College of Chemistry, Chemical Engineering and Materials Science, Engineering Research Center of Pesticide and Medicine Intermediate Clean Production, Ministry of Education, Key Laboratory of Molecular and Nano Probes, Shandong Normal University, Jinan 250014, People's Republic of China.
Biosens Bioelectron. 2013 Mar 15;41:903-6. doi: 10.1016/j.bios.2012.09.048. Epub 2012 Oct 2.
A novel, simple, and versatile amperometric sensing platform was developed based on HRP-mimicking DNAzyme-catalyzed template-guided deposition of polyaniline (PANI). Pb(2+) was chosen as a model to demonstrate the proof-of-concept of our approach. The Pb(2+) aptamer was first self-assembled on the electrode surface. Upon addition of Pb(2+), Pb(2+) bound to its aptamer to form G-quadruplex (G4). HRP-mimicking DNAzyme with peroxidase catalytic activity was successfully generated after hemin was efficiently intercalated into the G4 structure.

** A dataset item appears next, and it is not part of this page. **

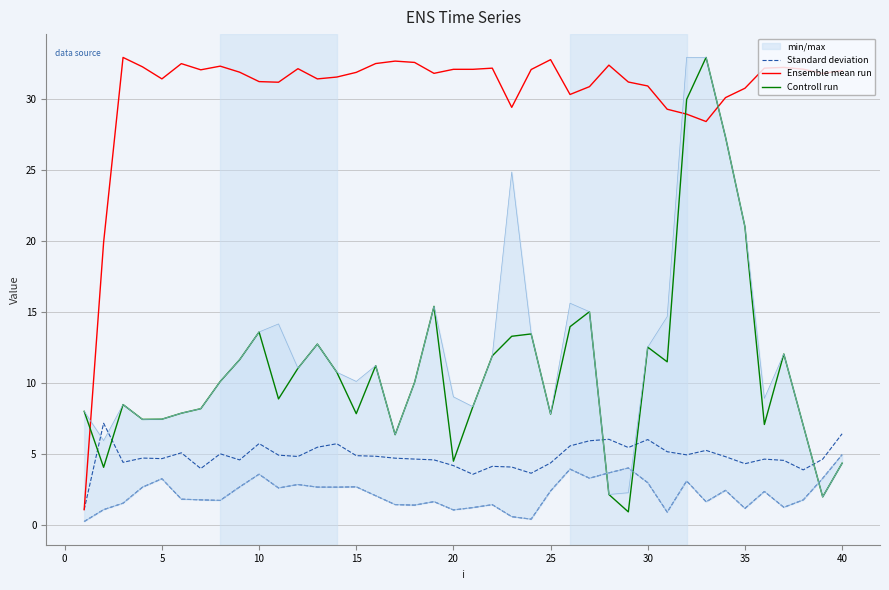

What is the sum of all Standard deviation values?

87.3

Subsequently, HRP-mimicking DNAzyme catalyzed oxidation of aniline to PANI with H(2)O(2) exclusively at the G4 structures, which lead to a readily measurable "turn-on" electrochemical signal. The constructed platform exhibited a good linear response toward Pb(2+) over a wide range of concentration from 1.0×10(-9) M to 1.0×10(-6) M with the detection limit of 5.0×10(-10) M. The high performance DNAzyme-based strategy can be further extended to quantify a wide variety of analytes.

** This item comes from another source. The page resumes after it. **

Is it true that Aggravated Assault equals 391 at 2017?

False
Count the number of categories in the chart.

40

基于 HRP 模拟 DNA zyme 催化的模板引导聚苯胺(PANI)沉积,开发了一种新颖、简单、通用的安培传感平台。选择 Pb(2+)作为模型来证明我们方法的概念验证。首先将 Pb(2+)适体自组装到电极表面。加入 Pb(2+)后,Pb(2+)与适体结合形成 G-四链体 (G4)。血红素被有效插入 G4 结构后,成功生成具有过氧化物酶催化活性的 HRP 模拟 DNA 酶。随后,HRP 模拟 DNA 酶在 G4 结构处仅用 H(2)O(2)催化苯胺氧化为 PANI,产生易于测量的“开启”电化学信号。所构建的平台对 Pb(2+)表现出良好的线性响应,浓度范围从 1.0×10(-9) M 到 1.0×10(-6) M,检测限为 5.0×10(-10) M。基于 DNA 酶的高性能策略可以进一步扩展到定量分析各种分析物。